I forget the note in the car for about a week. Then my friend with CP who's in the same class says something about the deadline for accommodations for the midterm coming up soon, so the very next day, just before closing time, I give my note to someone in Disability Student Services, who tells me that as soon as they process my note, that accommodation will be added to the list of accommodations I can register for on the website. Which I have to do for every single exam, for some reason, which requires that I actually know when an exam's coming up, so most exams I go without any accommodations. It's only for the major ones that I get accommodations.
A couple of weeks pass, and the website still says I get only room alone and double time, no mention of a computer. So I decided, today, to go bug DSS about this because my exam is coming up pretty soon.
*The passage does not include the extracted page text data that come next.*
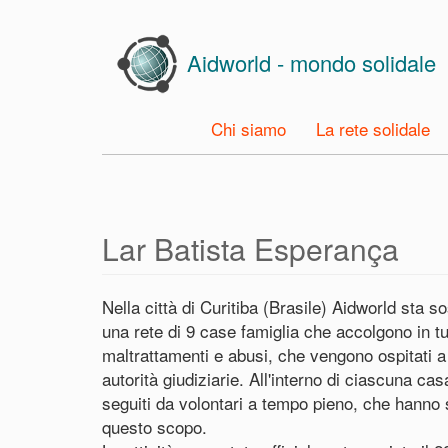
Skip
to
Aidworld - mondo solidale
main
content
Chi siamo
La rete solidale
Lar Batista Esperança
Nella città di Curitiba (Brasile) Aidworld sta 
una rete di 9 case famiglia che accolgono in tu
maltrattamenti e abusi, che vengono ospitati a
autorità giudiziarie. All'interno di ciascuna ca
seguiti da volontari a tempo pieno, che hanno sc
questo scopo.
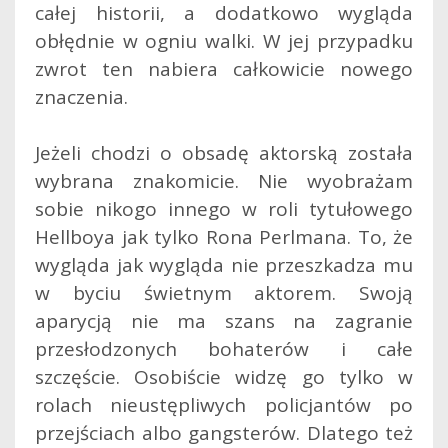
całej historii, a dodatkowo wygląda
obłędnie w ogniu walki. W jej przypadku
zwrot ten nabiera całkowicie nowego
znaczenia.
Jeżeli chodzi o obsadę aktorską została
wybrana znakomicie. Nie wyobrażam
sobie nikogo innego w roli tytułowego
Hellboya jak tylko Rona Perlmana. To, że
wygląda jak wygląda nie przeszkadza mu
w byciu świetnym aktorem. Swoją
aparycją nie ma szans na zagranie
przesłodzonych bohaterów i całe
szczęście. Osobiście widzę go tylko w
rolach nieustępliwych policjantów po
przejściach albo gangsterów. Dlatego też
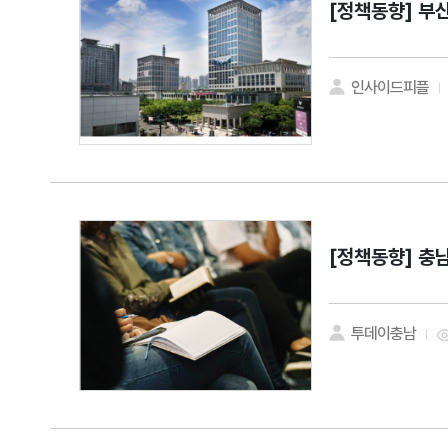
[정책동향]
부산
인사이드피플
[정책동향]
충남
투데이충남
Well, here's what happened:
I wandered in and saw a sign right in the doorway saying [incomprehensible]. I'm about to walk right past it when it occurs to me that it might be important, so I take a second look. It says something about going somewhere else, but I have no idea where. I do have some keywords, though: 'atrium' and 'triage desk'. So I go to the front desk and ask where the atrium is, and they point me upstairs. Then, upstairs, I ask someone at some other desk where the triage desk is, and they point me back downstairs - apparently what I've been calling the front desk is actually the triage desk. So I head back down there.
At the desk, the guy doesn't seem to have a clue what I'm asking for. Probably largely because I don't really have a clue why the sign in DSS said to go there. Finally, he gets someone to come over and lead me past the sign to the actual DSS desk, which I go along with because I have no idea where they're leading me.
I talk to the person at the DSS desk, who informs me that anyone who could help me is in a meeting until 3:30, but also says something about going to the DSS exam office. So I wander off to ask random people (including the guy behind the 'triage desk') where the DSS exam office is, and end up in a hallway looking at a door that says something about exams being in progress. I walk past that door, thinking the sign means I shouldn't go in, but take a second look when I realize the door number of that door matches what I was told about where the DSS exam office was. The sign actually says I should enter quietly because exams are in progress. So I enter quietly.
There's a person behind the desk, good sign because the person at DSS said there might not be anyone there. But it turns out that person can't actually do anything related to exam accommodations, just tell me once again that anyone who could help me is in a meeting until 3:30. By this time I'm overloaded, so I complain pointlessly about how inaccessible DSS is for me, and then leave.
As soon as 3:30 comes around, I'll go back. Hopefully, I'll be able to fumble into actually getting what I need. But it really makes me wonder, why services intended for people like me are so hard for people like me to actually access. And what's really frustrating is that I don't understand the system well enough to figure out what's so darn inaccessible about it for me, and every time I say so, I get a big long string of incomprehensible bureaucrat-speech that doesn't help me at all but is supposed to explain this to me. About the only accommodation I could think of is to have some sort of advocate or something go and manage the system for me, but the closest thing I have to that (one of the people who's in a meeting right now) is just as incomprehensible to me as the rest of them.